The most important documents and receipts to gather together are:
- Bank account and credit card statements
- Credit card receipts
- POS data or register receipts
- Receipts for professional services (cleaning, accountancy, consultants, etc.)
- Receipts for expenses (subscription services, memberships, office supplies, etc.)
- Receipts for kitchen equipment purchase or maintenance
- Receipts for vehicle purchase or maintenance
- Canceled checks
- Petty cash records
Consider a Software Solution
Accurate bookkeeping is a must in your preparations for tax season. You can absolutely use spreadsheets to keep track of everything but there are subscription-based software solutions that can make life a lot easier. The Food Corridor provides easy invoicing of your clients, monthly revenue reports, and credit card payments for your clients. These will help you keep track of transactions and allow you to easily pass the information on to your accountant.
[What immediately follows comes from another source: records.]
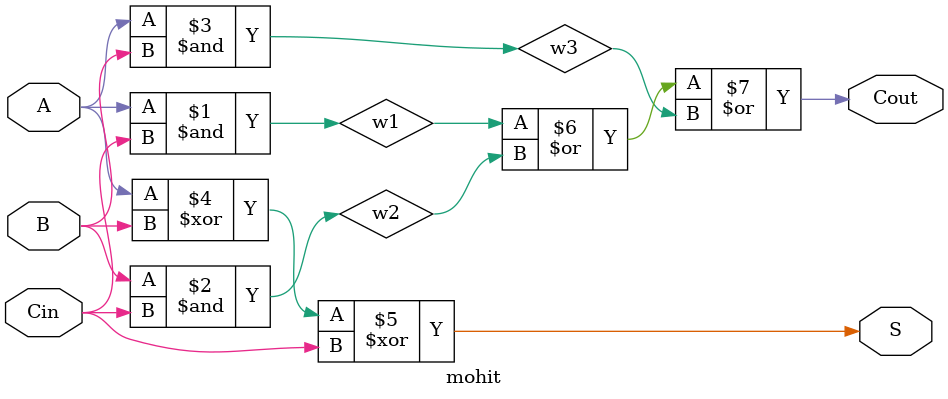
<source format=v>
`timescale 1ns / 1ps

module mohit(
	input A, B, Cin,
	output S, Cout
);

wire w1, w2, w3;

and (w1, A, Cin);
and (w2, B, Cin);
and (w3, A, B);

xor (S, A, B, Cin);
or (Cout, w1, w2, w3);

endmodule

</source>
- Integrations with bank providers for automatically adding transactions to your books
- Easy upload of receipts for expenses
- Collaboration with your accountant
Make Reasonable Deductions
Your tax-deductible expenses are a great way to reduce the amount of tax you have to pay. You should be taking advantage of them by making sure they are logged with the IRS, but also be mindful of taking it too far. Any records that don’t match up could lead to an audit, and this is the last thing you want. Generally, err on the side of caution as you don’t want to take any risks. And speak to a professional for the best advice on what counts as a legitimate business expense.
Here are some examples of tax-deductible expenses and other legitimate deductions to take advantage of:
- Capital Cost Allowance – You can claim against the depreciation of your business assets, such as vehicles, kitchen equipment, or computers.
- Staff bonuses – rewarding staff with a bonus is a great way to say thank you and boost morale while reducing your tax bill.
- Charitable donations – a great way to contribute to a good cause while lessening your tax burden. These could take the form of cash, property or equipment donations. If you already work with the community in some way, it may make sense to donate certain assets to charitable organizations to strengthen your relationships and make a positive impact.
If You Encounter a Problem, Deal With it Head-on
Tax season can be overwhelming for small business owners. The most important thing to remember if you start to feel it’s too much to take on, break things down into manageable steps and don’t be scared to seek help. Thousands of people are going through a similar process, and there’s plenty of advice and support available.
There are professionals out there to help you deal with any issues that come up. And there’s a community of shared kitchen owners and tenants to give you support and first-hand advice. Don’t bury your head in the sand if things get on top of you.
The best path is to deal with issues as soon as they come up. As the famous Benjamin Franklin quote goes, “In this world, nothing can be said to be certain, except death and taxes.” Yes, tax is unavoidable, but as long as you follow the right steps, you can get your return in on time and accurate.